Exercise details =>
Reproduce every line of the records below, word for word and in the same order.

Excerpted records =>
========
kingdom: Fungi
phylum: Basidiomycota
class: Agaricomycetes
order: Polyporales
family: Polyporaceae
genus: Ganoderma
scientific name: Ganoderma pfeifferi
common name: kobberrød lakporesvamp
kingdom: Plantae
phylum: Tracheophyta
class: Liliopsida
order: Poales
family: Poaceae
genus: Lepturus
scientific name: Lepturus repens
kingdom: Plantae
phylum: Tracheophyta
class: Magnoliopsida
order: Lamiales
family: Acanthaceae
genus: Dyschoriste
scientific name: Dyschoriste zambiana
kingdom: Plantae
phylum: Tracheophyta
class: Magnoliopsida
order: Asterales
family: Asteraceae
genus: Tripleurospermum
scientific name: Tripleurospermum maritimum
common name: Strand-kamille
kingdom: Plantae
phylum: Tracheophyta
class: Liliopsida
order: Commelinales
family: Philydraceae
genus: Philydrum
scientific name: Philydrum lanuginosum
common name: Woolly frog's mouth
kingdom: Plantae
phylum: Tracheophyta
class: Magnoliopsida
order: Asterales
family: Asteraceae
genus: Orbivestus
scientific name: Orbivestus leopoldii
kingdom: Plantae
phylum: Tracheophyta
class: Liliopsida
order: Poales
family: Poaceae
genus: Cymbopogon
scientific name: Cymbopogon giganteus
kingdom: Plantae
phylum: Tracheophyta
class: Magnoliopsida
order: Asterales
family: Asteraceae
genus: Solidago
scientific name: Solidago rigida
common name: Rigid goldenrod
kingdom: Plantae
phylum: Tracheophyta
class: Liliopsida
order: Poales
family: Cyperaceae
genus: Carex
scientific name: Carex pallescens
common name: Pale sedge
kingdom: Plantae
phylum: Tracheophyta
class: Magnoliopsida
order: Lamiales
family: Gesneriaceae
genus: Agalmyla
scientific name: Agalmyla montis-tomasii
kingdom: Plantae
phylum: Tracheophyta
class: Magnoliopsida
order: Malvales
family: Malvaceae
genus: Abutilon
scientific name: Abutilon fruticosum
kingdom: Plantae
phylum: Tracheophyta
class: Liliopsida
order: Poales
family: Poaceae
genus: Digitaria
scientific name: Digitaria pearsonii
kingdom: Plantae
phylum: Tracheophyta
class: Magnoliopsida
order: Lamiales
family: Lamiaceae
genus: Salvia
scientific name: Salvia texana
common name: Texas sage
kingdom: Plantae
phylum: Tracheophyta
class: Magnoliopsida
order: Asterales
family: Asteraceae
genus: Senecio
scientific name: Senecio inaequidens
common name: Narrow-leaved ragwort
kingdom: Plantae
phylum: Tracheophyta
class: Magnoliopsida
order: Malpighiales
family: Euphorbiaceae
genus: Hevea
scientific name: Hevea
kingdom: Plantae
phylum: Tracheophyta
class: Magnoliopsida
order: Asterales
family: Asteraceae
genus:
========
Result below =>
kingdom: Fungi
phylum: Basidiomycota
class: Agaricomycetes
order: Polyporales
family: Polyporaceae
genus: Ganoderma
scientific name: Ganoderma pfeifferi
common name: kobberrød lakporesvamp
kingdom: Plantae
phylum: Tracheophyta
class: Liliopsida
order: Poales
family: Poaceae
genus: Lepturus
scientific name: Lepturus repens
kingdom: Plantae
phylum: Tracheophyta
class: Magnoliopsida
order: Lamiales
family: Acanthaceae
genus: Dyschoriste
scientific name: Dyschoriste zambiana
kingdom: Plantae
phylum: Tracheophyta
class: Magnoliopsida
order: Asterales
family: Asteraceae
genus: Tripleurospermum
scientific name: Tripleurospermum maritimum
common name: Strand-kamille
kingdom: Plantae
phylum: Tracheophyta
class: Liliopsida
order: Commelinales
family: Philydraceae
genus: Philydrum
scientific name: Philydrum lanuginosum
common name: Woolly frog's mouth
kingdom: Plantae
phylum: Tracheophyta
class: Magnoliopsida
order: Asterales
family: Asteraceae
genus: Orbivestus
scientific name: Orbivestus leopoldii
kingdom: Plantae
phylum: Tracheophyta
class: Liliopsida
order: Poales
family: Poaceae
genus: Cymbopogon
scientific name: Cymbopogon giganteus
kingdom: Plantae
phylum: Tracheophyta
class: Magnoliopsida
order: Asterales
family: Asteraceae
genus: Solidago
scientific name: Solidago rigida
common name: Rigid goldenrod
kingdom: Plantae
phylum: Tracheophyta
class: Liliopsida
order: Poales
family: Cyperaceae
genus: Carex
scientific name: Carex pallescens
common name: Pale sedge
kingdom: Plantae
phylum: Tracheophyta
class: Magnoliopsida
order: Lamiales
family: Gesneriaceae
genus: Agalmyla
scientific name: Agalmyla montis-tomasii
kingdom: Plantae
phylum: Tracheophyta
class: Magnoliopsida
order: Malvales
family: Malvaceae
genus: Abutilon
scientific name: Abutilon fruticosum
kingdom: Plantae
phylum: Tracheophyta
class: Liliopsida
order: Poales
family: Poaceae
genus: Digitaria
scientific name: Digitaria pearsonii
kingdom: Plantae
phylum: Tracheophyta
class: Magnoliopsida
order: Lamiales
family: Lamiaceae
genus: Salvia
scientific name: Salvia texana
common name: Texas sage
kingdom: Plantae
phylum: Tracheophyta
class: Magnoliopsida
order: Asterales
family: Asteraceae
genus: Senecio
scientific name: Senecio inaequidens
common name: Narrow-leaved ragwort
kingdom: Plantae
phylum: Tracheophyta
class: Magnoliopsida
order: Malpighiales
family: Euphorbiaceae
genus: Hevea
scientific name: Hevea
kingdom: Plantae
phylum: Tracheophyta
class: Magnoliopsida
order: Asterales
family: Asteraceae
genus:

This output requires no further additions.